Process Memory Layout:
┌─────────────────────────────┐
│  HEAP (Shared)              │  ← All threads access here
│  ┌─────────────────────────┐│
│  │ Static Variables        ││
│  ├─────────────────────────┤│
│  │ Objects                 ││
│  ├─────────────────────────┤│
│  │ String Literal Pool     ││
│  └─────────────────────────┘│
├─────────────────────────────┤
│  Thread 1 Stack (1MB)       │  ← Local to Thread 1
│  ┌─────────────────────────┐│
│  │ Local Variables         ││
│  │ Stack Frames            ││
│  └─────────────────────────┘│
├─────────────────────────────┤
│  Thread 2 Stack (1MB)       │  ← Local to Thread 2
│  ┌─────────────────────────┐│
│  │ Local Variables         ││
│  │ Stack Frames            ││
│  └─────────────────────────┘│
├─────────────────────────────┤
│  Code Section (readonly)    │
└─────────────────────────────┘

Thread States & Lifecycle

Thread States

A Java thread can exist in one of these states:

stateDiagram-v2
    [*] --> NEW: Thread created
    NEW --> RUNNABLE: start() called
    RUNNABLE --> WAITING: wait() or join() or LockSupport.park()
    WAITING --> RUNNABLE: notify() or timeout
    RUNNABLE --> TIMED_WAITING: sleep() or timed wait/join
    TIMED_WAITING --> RUNNABLE: timeout or interrupt
    RUNNABLE --> BLOCKED: waiting for lock
    BLOCKED --> RUNNABLE: lock acquired
    RUNNABLE --> TERMINATED: run() ends or exception
    [*] --> TERMINATED

States explained:

State Meaning Example
NEW Created but not yet started Thread t = new Thread(...)
RUNNABLE Ready to run or currently running After start() called
BLOCKED Waiting to acquire a lock Inside synchronized block
WAITING Indefinitely waiting to be woken After wait() or join()
TIMED_WAITING Waiting with a timeout After sleep() or timed wait()
TERMINATED Finished execution run() completed or exception

Key Takeaways

  • Concurrency: Multiple tasks making progress (even on single core)
  • Parallelism: Simultaneous execution (requires multiple cores)
  • Processes: OS-level isolation, expensive to create
  • Threads: JVM-level, lightweight, share memory
  • Memory model: Shared heap, separate stacks per thread
  • Thread states: NEW → RUNNABLE → (BLOCKED/WAITING/TIMED_WAITING) → TERMINATED

Common Misconceptions

"More threads = faster execution" → True only if you have enough cores. Threads compete for CPU time.

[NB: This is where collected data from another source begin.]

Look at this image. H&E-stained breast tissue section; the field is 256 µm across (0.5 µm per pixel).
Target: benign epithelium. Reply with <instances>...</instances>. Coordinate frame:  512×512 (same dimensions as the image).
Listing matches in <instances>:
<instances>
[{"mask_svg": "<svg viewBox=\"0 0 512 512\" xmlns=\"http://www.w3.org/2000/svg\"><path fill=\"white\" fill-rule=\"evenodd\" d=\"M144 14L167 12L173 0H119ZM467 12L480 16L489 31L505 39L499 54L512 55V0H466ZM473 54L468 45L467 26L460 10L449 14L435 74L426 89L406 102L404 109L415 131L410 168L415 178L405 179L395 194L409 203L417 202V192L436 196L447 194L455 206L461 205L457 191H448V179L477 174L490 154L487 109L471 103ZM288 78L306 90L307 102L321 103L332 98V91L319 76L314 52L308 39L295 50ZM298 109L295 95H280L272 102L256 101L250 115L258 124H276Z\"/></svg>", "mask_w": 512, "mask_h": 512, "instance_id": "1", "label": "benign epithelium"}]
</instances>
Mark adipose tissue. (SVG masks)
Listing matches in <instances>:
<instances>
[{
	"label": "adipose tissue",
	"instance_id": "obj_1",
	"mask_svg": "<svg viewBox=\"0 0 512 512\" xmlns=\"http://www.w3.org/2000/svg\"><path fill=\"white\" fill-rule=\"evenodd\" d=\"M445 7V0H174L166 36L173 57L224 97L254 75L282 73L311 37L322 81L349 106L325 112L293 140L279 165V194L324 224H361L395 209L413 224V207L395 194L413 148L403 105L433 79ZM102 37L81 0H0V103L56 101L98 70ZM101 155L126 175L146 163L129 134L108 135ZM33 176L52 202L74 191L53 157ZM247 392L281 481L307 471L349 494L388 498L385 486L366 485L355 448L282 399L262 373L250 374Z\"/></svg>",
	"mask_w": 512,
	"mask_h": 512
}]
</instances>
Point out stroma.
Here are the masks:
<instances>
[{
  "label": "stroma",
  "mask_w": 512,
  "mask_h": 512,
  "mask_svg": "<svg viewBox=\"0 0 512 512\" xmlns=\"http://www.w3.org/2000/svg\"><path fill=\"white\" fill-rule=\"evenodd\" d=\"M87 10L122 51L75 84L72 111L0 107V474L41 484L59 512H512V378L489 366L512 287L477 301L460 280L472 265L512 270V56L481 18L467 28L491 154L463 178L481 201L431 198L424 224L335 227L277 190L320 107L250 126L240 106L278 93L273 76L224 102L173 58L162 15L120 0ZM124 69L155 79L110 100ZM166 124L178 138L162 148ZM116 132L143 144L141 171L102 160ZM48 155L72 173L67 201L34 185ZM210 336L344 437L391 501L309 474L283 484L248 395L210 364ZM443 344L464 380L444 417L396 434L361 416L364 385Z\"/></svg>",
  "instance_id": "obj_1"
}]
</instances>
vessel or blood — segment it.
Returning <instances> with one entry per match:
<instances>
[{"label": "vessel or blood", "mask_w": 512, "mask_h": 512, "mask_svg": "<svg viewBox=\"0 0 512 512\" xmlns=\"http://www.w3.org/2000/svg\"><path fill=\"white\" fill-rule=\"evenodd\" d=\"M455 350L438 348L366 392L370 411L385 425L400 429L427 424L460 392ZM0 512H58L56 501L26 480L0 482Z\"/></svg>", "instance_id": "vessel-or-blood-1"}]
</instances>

"Concurrency = Parallelism" → You can have concurrency without parallelism (single core with many threads).

"Threads are free to create" → Each platform thread costs ~1MB memory. 10,000 threads = ~10GB RAM.

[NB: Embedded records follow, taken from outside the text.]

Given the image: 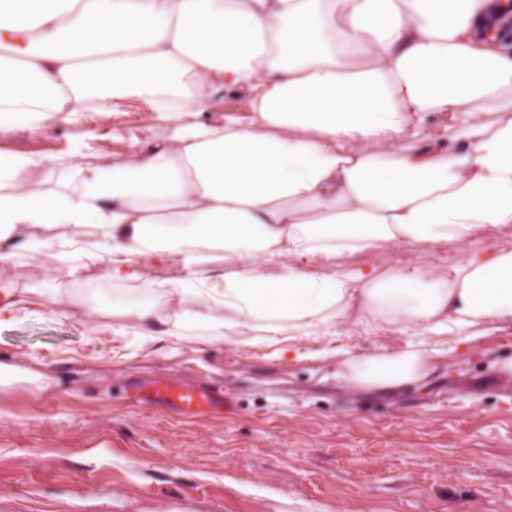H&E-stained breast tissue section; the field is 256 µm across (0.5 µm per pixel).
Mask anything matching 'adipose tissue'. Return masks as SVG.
<instances>
[{"label":"adipose tissue","mask_w":512,"mask_h":512,"mask_svg":"<svg viewBox=\"0 0 512 512\" xmlns=\"http://www.w3.org/2000/svg\"><path fill=\"white\" fill-rule=\"evenodd\" d=\"M510 20L512 0H0V128L37 134L134 97L174 125L130 160L72 156L51 191L26 180L33 159L0 152V243L65 226L61 262L105 255L142 289L162 250L187 272L181 319L268 336L390 326L404 346L337 351V380L430 383L448 369L438 342L512 322V248L478 240L512 225ZM218 85L248 123L180 124ZM400 244L462 254L444 271L359 261ZM218 258L221 286L200 287ZM313 258L326 270L305 271Z\"/></svg>","instance_id":"obj_1"}]
</instances>
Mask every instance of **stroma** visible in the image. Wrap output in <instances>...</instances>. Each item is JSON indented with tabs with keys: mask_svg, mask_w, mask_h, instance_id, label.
Returning <instances> with one entry per match:
<instances>
[{
	"mask_svg": "<svg viewBox=\"0 0 512 512\" xmlns=\"http://www.w3.org/2000/svg\"><path fill=\"white\" fill-rule=\"evenodd\" d=\"M247 120L243 98L214 88L185 122ZM167 130L142 99L86 112L34 135L0 130V151L42 159L39 179L60 178L79 151L89 164L132 158ZM38 255L21 240L0 245V363L40 383L0 385V512H512V380L491 362L512 355V323L443 345L450 370L395 394L354 392L335 377V350L403 346L391 327L349 324L336 336H296L287 356L240 347L189 320L158 337L140 324L154 306L106 266L53 283L65 228L41 226ZM459 255L393 245L367 264L424 260L447 268ZM220 389L224 410L187 416L152 404L159 383Z\"/></svg>",
	"mask_w": 512,
	"mask_h": 512,
	"instance_id": "obj_1",
	"label": "stroma"
}]
</instances>
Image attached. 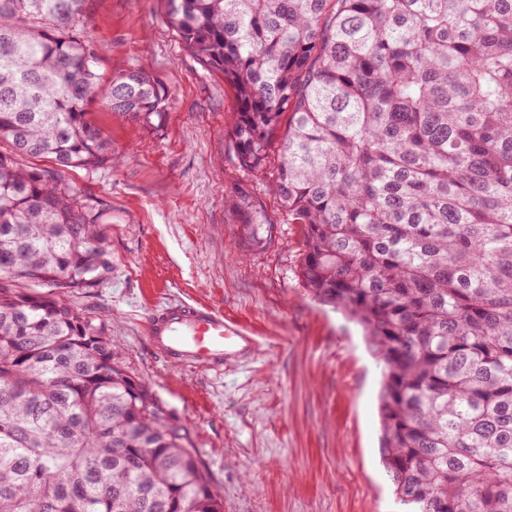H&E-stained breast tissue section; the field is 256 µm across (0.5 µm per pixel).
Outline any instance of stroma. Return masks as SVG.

"All shared data access is a race condition" → Only non-atomic, unsynchronized access is risky.


📚 Read the Original Blog Post

For more details and examples, read the full blog series:


What's the difference between concurrency and parallelism?

Concurrency is managing multiple tasks (time-sliced on single core). Parallelism is executing multiple tasks simultaneously (multiple cores). You can have concurrency without parallelism, but not parallelism without concurrency.

Why do we need threads if we have processes?

Threads are cheaper to create, faster to context-switch, and share memory efficiently. Processes provide better isolation and crash protection at the cost of higher overhead.

Can a single-core system achieve parallelism?

No. Parallelism requires simultaneous execution on multiple cores. A single-core system can only achieve concurrency through time-slicing.